If $|x|+|y|>|x+z|$, then is $y > z, y<z$, or $y=z$, or not determinable?

Question

If $|x|+|y|>|x+z|$, then is $y > z, y<z$, or $y=z$, or not determinable?

I thought about cases, $x>0,x<0,y>0,y<0,z>0,z<0.$ Plugging numbers is unconvincing to me.

Answer 1

In a simpler mathematical way without using numbers, you can see that this result is indeterminable.

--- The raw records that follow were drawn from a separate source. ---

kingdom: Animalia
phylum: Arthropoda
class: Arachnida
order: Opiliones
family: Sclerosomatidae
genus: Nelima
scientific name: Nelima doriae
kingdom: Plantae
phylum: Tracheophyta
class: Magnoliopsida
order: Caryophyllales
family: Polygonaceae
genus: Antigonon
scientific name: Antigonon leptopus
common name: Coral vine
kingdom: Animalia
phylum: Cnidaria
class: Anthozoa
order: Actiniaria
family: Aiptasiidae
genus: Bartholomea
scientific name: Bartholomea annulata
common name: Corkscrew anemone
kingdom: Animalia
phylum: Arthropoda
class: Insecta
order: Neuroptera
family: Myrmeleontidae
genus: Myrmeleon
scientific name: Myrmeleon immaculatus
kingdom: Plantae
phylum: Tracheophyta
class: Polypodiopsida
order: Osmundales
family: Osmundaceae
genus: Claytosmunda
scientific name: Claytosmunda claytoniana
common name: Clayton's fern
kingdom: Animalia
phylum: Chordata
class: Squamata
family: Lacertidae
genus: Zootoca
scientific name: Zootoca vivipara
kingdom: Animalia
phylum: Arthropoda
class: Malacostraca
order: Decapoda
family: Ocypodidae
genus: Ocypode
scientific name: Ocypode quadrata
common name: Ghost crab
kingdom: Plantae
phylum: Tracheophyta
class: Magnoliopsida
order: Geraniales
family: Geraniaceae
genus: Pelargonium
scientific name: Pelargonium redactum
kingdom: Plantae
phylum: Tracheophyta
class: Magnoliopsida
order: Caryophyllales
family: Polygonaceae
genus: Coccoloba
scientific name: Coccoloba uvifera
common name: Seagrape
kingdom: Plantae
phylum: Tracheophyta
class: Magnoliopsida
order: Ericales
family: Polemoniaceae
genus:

Note that $\forall a,b\in\mathbb R$, we have

$$|a|+|b|≥|a+b|$$

Hence putting $y=z\neq 0$ and $y=-z\neq 0$ with some $x$, such that the inequality $|x|+|z|>|x+z|$ is always correct. This implies that even at least one of the results $y>z$ or $y<z$ or $y=z$ cannot always be correct.

Answer 2

Here are simple approaches that don't use numbers:

• 1. Putting $x=-z$ , we get

$$|y|+|z|>0$$

Then, you can choose infinitely many pair $y,z\neq 0$, such that all possible cases: $y>z$ or $y<z$ or $y=z$ hold.

• 2. Fix $x=0$, you get $|y|>|z|$. This implies, you can also use the same argument. But, note that in this case $y=z$ doesn't hold.